## Work instructions
Rewrite the lines of the source text from the line containing "namespace Bileti" to the line containing "int totalAmount = numDays", both included, as a numbered list, leaving out blank lines.

- - - - - - -

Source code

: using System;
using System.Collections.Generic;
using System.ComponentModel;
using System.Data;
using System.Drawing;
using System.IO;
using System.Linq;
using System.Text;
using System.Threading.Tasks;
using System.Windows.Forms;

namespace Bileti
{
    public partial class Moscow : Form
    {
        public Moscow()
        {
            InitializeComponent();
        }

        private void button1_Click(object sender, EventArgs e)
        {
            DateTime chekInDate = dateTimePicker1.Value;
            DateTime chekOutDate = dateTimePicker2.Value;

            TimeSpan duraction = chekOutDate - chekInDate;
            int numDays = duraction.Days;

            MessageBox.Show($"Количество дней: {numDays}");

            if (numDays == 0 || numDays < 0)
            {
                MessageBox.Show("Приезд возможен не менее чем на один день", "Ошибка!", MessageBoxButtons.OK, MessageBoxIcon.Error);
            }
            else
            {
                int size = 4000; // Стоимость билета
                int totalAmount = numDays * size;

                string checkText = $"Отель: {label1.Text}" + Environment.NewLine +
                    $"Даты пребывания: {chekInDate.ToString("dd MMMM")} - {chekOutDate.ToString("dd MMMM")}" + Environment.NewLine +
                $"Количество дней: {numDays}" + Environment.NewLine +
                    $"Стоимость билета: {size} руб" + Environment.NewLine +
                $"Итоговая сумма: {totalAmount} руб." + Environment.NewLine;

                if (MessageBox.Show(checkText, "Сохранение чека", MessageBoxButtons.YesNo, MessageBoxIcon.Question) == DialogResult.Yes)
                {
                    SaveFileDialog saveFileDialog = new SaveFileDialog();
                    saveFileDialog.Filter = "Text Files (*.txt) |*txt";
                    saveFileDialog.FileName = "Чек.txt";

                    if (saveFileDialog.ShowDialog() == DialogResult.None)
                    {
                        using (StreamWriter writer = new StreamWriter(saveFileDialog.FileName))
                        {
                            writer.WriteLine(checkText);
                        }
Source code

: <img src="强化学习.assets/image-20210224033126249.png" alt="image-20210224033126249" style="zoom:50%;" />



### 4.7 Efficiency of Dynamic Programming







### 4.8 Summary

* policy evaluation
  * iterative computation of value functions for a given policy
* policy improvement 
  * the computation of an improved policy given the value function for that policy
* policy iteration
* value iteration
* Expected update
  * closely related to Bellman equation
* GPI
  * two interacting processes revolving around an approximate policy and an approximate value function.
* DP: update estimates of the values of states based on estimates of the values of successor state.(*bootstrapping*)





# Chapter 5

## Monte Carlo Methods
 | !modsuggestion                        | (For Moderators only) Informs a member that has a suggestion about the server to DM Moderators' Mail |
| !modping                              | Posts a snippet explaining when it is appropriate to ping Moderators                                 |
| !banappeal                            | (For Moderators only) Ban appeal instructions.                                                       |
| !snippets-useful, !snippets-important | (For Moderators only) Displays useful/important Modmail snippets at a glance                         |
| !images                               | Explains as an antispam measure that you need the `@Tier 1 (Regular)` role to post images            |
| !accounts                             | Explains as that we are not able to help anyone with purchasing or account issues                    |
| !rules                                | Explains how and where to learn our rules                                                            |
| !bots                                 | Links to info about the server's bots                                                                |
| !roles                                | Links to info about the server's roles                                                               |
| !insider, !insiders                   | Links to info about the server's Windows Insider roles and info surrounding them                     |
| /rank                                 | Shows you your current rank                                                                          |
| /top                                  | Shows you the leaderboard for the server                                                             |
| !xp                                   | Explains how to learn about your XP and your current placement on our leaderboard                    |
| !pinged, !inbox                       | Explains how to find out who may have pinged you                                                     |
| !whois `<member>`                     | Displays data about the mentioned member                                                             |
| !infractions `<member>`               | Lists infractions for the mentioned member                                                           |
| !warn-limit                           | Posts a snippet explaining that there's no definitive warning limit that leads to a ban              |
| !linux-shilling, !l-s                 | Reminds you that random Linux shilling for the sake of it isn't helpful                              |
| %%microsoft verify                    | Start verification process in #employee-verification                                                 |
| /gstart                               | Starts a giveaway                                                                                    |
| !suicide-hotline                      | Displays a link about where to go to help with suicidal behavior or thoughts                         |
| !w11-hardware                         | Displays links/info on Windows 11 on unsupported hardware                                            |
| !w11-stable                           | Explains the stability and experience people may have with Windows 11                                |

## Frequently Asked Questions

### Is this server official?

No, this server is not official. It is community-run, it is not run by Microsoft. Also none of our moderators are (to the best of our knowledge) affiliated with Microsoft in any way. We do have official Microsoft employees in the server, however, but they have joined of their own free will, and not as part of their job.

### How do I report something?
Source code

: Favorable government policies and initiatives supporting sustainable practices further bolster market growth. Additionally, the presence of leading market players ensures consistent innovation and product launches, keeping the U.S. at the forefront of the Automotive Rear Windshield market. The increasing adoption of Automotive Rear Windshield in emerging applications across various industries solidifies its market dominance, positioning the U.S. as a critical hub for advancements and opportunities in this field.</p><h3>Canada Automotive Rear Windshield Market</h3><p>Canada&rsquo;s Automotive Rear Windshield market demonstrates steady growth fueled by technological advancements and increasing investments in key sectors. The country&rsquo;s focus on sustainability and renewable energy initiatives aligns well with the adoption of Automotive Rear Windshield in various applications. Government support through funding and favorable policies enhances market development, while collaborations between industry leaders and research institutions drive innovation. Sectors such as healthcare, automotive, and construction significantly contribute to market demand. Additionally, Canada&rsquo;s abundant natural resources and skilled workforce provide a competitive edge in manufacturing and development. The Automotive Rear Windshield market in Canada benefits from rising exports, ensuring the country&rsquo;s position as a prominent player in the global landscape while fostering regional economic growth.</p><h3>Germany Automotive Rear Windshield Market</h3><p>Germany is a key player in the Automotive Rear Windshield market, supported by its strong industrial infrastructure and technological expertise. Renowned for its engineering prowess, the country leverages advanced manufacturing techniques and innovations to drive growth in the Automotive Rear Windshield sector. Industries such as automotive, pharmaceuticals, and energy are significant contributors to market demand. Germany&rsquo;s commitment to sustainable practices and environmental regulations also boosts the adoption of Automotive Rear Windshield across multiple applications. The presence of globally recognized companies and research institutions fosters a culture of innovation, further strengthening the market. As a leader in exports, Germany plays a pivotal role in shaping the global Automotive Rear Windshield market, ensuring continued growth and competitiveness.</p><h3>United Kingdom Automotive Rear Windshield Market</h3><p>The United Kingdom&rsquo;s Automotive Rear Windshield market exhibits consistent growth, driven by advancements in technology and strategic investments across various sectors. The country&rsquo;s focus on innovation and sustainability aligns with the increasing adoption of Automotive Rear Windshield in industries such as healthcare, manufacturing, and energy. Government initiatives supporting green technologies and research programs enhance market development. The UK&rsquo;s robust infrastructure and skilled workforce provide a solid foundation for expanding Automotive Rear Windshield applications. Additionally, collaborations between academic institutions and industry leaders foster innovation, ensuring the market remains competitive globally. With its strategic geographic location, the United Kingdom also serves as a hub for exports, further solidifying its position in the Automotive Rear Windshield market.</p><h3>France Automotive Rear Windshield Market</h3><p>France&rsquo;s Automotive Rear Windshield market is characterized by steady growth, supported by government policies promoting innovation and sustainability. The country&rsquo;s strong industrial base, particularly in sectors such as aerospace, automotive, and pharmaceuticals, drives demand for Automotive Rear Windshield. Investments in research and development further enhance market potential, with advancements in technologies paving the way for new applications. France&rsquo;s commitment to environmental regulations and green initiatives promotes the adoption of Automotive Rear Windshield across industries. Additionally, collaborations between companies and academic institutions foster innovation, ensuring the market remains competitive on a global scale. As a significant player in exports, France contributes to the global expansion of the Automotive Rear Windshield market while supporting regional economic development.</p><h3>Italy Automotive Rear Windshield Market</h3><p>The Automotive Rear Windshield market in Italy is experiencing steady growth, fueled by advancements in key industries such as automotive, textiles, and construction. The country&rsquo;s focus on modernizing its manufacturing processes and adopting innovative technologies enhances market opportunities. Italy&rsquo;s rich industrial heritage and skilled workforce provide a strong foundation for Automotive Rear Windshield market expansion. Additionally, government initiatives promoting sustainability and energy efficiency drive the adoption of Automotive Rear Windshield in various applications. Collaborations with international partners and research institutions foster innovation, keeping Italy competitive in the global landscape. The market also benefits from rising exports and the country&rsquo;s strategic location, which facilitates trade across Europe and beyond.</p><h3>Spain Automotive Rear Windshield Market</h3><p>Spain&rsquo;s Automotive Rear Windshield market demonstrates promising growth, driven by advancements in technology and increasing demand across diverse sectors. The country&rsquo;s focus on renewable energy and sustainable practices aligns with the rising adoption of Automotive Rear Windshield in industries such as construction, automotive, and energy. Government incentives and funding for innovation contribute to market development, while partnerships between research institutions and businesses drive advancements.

- - - - - - -

## Task output
1. namespace Bileti
2. {
3.     public partial class Moscow : Form
4.     {
5.         public Moscow()
6.         {
7.             InitializeComponent();
8.         }
9.         private void button1_Click(object sender, EventArgs e)
10.         {
11.             DateTime chekInDate = dateTimePicker1.Value;
12.             DateTime chekOutDate = dateTimePicker2.Value;
13.             TimeSpan duraction = chekOutDate - chekInDate;
14.             int numDays = duraction.Days;
15.             MessageBox.Show($"Количество дней: {numDays}");
16.             if (numDays == 0 || numDays < 0)
17.             {
18.                 MessageBox.Show("Приезд возможен не менее чем на один день", "Ошибка!", MessageBoxButtons.OK, MessageBoxIcon.Error);
19.             }
20.             else
21.             {
22.                 int size = 4000; // Стоимость билета
23.                 int totalAmount = numDays * size;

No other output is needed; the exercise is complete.